Le Corps des Gardiens de la révolution islamique iranien affirme avoir frappé le centre de données central d’Amazon à Bahreïn. La Force aérospatiale affirme avoir utilisé plusieurs missiles de croisière. Ils appellent cela de la destruction. L’affirmation est audacieuse. Il n’est pas non plus vérifié.
L’attaque et la réponse
Le CGRI a publié une déclaration mardi. Il indique que les systèmes de défense aérienne américains à Muharraq et à Riffa ont également été touchés. Des installations radar ont été ciblées. Amazon n’a pas répondu. Les responsables bahreïniens ou américains non plus. Le silence est fort ici.
Cela se produit alors que les tensions bouillonnent. Dixième jour de confrontation militaire directe entre l’Iran et les États-Unis. La diplomatie échoue. Des messages sont échangés, mais des coups de feu continuent.
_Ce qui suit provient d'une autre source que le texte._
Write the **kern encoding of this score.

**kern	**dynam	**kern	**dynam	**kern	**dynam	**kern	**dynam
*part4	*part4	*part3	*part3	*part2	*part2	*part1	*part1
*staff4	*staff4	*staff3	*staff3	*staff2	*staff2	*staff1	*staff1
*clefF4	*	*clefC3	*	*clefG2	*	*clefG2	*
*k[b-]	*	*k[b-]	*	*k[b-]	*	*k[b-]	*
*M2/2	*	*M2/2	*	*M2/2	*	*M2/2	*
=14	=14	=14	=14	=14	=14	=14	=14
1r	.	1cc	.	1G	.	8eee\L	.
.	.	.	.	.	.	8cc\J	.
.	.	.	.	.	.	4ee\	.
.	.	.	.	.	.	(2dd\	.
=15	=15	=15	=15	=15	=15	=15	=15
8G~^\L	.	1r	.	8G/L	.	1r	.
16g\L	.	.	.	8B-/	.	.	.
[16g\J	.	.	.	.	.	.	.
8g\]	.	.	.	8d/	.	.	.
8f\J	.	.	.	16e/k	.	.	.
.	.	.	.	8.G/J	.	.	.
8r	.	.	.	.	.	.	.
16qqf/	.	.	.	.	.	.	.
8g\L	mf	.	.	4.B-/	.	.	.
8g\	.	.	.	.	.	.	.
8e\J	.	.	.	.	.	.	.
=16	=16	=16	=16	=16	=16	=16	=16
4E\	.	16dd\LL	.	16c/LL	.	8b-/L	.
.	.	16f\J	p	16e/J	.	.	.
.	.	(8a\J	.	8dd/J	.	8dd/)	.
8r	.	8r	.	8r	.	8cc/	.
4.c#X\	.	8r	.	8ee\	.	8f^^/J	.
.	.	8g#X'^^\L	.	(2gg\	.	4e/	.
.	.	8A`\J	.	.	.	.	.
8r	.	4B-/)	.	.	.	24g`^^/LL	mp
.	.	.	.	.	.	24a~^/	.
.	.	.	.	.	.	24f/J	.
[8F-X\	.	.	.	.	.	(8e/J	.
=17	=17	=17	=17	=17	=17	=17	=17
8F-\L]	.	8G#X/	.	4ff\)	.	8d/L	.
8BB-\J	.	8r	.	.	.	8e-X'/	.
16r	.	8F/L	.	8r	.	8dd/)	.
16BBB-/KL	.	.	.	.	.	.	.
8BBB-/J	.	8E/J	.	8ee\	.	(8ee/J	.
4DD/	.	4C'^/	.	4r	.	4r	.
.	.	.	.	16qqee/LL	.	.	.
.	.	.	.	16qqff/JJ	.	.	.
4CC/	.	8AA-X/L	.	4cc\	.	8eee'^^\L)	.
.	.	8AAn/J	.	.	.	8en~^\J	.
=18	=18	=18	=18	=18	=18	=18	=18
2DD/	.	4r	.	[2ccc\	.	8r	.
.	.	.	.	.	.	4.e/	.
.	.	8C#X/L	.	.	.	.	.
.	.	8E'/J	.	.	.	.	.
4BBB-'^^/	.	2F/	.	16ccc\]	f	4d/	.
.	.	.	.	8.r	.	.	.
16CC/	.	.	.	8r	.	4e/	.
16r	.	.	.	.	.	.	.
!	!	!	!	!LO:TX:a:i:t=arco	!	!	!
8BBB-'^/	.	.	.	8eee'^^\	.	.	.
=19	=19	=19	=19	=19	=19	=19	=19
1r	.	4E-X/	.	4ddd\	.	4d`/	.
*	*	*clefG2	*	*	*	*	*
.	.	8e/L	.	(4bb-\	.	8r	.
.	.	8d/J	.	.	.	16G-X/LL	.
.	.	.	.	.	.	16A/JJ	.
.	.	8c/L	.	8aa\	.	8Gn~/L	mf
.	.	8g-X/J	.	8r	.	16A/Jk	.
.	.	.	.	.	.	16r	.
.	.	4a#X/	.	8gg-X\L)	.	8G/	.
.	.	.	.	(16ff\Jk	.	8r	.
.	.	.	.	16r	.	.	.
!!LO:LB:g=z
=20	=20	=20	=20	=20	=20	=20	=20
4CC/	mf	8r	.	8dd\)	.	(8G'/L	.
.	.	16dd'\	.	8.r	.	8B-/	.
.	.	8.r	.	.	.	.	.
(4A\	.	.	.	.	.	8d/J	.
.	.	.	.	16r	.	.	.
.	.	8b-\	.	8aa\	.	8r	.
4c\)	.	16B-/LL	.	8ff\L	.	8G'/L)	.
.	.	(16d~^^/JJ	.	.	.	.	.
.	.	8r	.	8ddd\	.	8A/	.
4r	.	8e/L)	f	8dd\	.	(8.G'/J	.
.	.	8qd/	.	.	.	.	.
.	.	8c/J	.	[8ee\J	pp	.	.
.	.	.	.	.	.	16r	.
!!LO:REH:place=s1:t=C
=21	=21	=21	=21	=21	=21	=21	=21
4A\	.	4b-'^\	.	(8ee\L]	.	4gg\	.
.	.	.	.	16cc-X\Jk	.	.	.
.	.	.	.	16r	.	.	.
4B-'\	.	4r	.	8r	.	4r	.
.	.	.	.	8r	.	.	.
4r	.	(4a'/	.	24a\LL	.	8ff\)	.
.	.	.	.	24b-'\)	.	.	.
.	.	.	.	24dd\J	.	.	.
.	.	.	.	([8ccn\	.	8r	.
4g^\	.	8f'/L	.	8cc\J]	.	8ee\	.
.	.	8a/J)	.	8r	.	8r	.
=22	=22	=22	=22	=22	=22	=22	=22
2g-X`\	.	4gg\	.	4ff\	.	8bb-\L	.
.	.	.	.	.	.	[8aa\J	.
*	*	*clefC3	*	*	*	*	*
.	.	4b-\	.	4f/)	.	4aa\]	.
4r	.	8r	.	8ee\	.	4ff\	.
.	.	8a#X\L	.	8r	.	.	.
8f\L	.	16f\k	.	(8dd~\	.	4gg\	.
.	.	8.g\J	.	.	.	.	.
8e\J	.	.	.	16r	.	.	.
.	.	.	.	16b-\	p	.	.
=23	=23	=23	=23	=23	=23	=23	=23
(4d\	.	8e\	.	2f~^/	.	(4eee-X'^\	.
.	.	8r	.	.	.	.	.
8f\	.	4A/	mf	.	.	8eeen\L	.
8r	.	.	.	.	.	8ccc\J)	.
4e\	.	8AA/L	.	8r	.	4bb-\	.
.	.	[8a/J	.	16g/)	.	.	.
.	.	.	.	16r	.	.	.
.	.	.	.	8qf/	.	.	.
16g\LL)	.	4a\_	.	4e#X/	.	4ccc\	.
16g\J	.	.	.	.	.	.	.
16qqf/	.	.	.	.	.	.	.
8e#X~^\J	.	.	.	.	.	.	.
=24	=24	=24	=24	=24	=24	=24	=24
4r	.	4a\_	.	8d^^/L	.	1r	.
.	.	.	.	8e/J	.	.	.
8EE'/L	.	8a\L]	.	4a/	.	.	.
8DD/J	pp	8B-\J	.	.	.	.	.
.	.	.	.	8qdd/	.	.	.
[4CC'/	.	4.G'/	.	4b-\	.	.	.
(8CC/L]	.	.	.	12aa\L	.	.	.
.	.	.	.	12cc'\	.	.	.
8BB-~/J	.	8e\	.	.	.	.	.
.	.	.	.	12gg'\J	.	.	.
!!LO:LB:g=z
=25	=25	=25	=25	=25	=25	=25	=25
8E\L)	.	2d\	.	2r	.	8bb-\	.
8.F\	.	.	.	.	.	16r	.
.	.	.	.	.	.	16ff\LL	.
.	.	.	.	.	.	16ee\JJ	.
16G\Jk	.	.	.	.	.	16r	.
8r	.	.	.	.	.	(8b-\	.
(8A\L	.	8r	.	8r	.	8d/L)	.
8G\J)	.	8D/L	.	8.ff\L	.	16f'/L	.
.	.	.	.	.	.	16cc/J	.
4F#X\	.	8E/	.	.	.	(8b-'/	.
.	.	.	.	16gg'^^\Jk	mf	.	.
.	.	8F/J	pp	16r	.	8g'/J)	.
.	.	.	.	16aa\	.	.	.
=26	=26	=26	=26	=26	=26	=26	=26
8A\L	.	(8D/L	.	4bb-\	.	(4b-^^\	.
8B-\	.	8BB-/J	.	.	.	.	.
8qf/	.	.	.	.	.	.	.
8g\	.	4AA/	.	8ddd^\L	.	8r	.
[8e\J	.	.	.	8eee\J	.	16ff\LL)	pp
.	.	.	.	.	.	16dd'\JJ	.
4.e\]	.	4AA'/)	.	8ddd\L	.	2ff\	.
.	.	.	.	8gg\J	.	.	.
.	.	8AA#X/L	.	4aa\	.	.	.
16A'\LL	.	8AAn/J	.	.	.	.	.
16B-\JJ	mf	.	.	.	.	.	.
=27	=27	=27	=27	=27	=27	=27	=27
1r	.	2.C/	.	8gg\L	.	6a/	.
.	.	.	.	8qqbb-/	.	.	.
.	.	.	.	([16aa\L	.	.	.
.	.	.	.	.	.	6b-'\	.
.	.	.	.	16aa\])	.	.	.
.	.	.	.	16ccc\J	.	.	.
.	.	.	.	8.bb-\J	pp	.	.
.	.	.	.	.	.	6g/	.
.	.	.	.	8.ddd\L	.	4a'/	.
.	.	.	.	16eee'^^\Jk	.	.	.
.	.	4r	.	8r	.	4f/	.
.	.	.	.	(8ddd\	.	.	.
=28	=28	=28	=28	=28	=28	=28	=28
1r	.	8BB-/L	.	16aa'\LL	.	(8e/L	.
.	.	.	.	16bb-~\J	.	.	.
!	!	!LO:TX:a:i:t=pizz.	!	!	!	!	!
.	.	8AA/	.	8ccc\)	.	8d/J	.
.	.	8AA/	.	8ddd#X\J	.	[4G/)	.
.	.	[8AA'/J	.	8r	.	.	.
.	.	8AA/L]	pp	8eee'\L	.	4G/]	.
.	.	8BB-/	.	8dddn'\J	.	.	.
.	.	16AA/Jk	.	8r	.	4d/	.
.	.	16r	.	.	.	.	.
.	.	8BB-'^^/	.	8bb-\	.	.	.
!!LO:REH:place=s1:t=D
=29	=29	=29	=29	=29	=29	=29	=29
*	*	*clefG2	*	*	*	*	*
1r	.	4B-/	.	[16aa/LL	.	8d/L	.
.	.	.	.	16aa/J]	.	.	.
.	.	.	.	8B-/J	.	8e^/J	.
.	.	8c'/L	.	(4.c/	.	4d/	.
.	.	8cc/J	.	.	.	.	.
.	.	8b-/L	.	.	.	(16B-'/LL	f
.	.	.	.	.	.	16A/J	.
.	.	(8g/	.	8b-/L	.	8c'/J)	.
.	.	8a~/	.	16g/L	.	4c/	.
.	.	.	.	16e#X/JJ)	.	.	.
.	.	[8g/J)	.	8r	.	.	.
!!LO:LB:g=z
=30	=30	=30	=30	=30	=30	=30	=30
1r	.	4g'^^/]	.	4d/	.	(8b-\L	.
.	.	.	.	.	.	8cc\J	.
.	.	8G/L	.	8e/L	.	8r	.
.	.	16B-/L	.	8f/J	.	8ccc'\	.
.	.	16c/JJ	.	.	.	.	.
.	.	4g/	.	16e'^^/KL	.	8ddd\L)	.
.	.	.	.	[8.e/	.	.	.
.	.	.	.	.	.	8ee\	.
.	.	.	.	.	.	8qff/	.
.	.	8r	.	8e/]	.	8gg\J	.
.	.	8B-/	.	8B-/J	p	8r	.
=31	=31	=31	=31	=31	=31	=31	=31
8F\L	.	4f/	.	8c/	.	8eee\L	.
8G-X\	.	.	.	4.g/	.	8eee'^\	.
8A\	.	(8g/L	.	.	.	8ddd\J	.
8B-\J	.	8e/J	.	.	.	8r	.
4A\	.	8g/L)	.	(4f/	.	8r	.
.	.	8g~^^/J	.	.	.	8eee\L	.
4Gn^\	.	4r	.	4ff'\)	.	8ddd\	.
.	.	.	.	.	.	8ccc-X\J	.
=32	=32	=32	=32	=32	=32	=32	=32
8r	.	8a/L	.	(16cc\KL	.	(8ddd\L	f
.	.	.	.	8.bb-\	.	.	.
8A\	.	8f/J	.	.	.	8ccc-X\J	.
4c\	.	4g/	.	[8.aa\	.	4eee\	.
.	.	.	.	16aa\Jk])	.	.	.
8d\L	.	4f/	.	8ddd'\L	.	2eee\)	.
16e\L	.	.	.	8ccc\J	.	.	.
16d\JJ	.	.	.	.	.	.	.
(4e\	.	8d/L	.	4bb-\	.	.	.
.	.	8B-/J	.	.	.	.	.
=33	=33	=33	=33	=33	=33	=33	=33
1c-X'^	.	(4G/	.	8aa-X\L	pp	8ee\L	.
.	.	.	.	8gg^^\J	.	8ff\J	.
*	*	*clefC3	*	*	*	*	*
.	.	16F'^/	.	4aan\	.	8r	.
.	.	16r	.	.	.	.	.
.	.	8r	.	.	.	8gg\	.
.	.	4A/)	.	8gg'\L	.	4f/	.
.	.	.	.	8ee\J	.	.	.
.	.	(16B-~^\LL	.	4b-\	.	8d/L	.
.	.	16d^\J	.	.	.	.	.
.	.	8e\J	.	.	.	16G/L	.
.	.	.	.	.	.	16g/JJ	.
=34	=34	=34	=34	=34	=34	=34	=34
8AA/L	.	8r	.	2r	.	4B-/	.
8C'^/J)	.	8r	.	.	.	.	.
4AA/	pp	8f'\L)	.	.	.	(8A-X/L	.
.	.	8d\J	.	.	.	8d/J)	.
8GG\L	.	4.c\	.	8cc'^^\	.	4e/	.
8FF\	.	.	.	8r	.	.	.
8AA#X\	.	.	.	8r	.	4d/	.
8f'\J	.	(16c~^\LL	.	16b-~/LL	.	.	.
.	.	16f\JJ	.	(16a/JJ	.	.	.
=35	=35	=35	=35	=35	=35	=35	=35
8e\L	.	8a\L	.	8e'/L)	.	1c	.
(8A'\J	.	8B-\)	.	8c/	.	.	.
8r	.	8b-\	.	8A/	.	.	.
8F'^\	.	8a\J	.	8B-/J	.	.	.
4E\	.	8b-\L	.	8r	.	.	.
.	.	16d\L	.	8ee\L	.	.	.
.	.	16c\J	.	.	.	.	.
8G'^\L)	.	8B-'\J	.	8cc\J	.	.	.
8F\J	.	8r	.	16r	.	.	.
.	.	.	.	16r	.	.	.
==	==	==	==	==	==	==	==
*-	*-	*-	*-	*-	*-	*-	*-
Pourquoi Amazon dispose-t-il d’une infrastructure de données à Bahreïn ? Le pays accueille les forces américaines. Cela en fait une cible aux yeux de Téhéran. L’Iran met en garde contre des représailles. Si les États-Unis continuent leurs attaques contre les infrastructures iraniennes, les installations régionales soutenant les forces américaines sont une bonne chose.
“Le président américain Donald Trump s’est engagé à faire payer à l’Amérique ‘plusieurs fois’ la mort récente de trois soldats américains en Jordanie et en Irak.” — C’est le contexte qui conduit à l’escalade.
Le déclencheur : Darkhovine
Le CGRI associe cette frappe à un événement spécifique. Ils blâment “l’agression militaire américaine d’hier”. La cible ? L’installation nucléaire de Darkovin en construction. L’Iran le qualifie de civil.
La mission permanente de l’Iran auprès de l’Agence internationale de l’énergie atomique à Vienne a publié une déclaration distincte. Ils veulent que l’AIEA et le Conseil de sécurité de l’ONU condamnent l’attaque. L’AIEA examine les rapports. Aucune évaluation indépendante pour l’instant.
Darkhovine est-elle réellement une centrale nucléaire civile ? Les travaux sont en cours. Ce statut est important pour le droit international. Il est important de savoir qui sera blâmé lorsque les missiles voleront.
Logique d’escalade
Le cycle est clair. Trois soldats américains meurent en Jordanie et en Irak. Trump promet le remboursement. Les États-Unis intensifient leurs attaques contre les infrastructures iraniennes. L’Iran cible les mandataires régionaux. Le centre de données d’Amazon à Bahreïn en prend le coup.
Est-ce que frapper Amazon a du sens ? Ou est-ce symbolique ? Amazon n’est pas propriétaire du terrain. L’armée américaine utilise l’infrastructure d’hébergement. Le CGRI semble tracer une ligne. Vous utilisez des bases américaines, vous êtes une cible.
La séquence de dix jours de conflit ne semble pas ralentir. Les voies diplomatiques sont ouvertes mais inefficaces. L’affirmation du CGRI concernant le centre de données pourrait être de la propagande. Ou encore, cela pourrait être le signe avant-coureur de grèves plus importantes.
Aucune confirmation officielle n’existe pour l’instant. Mais la menace est réelle. La région retient son souffle. Que se passera-t-il si l’AIEA trouve des preuves de la frappe de Darkhovin ? Et si l’affirmation d’Amazon tenait la route ? Les enjeux ne cessent de croître. La prochaine étape est à deviner.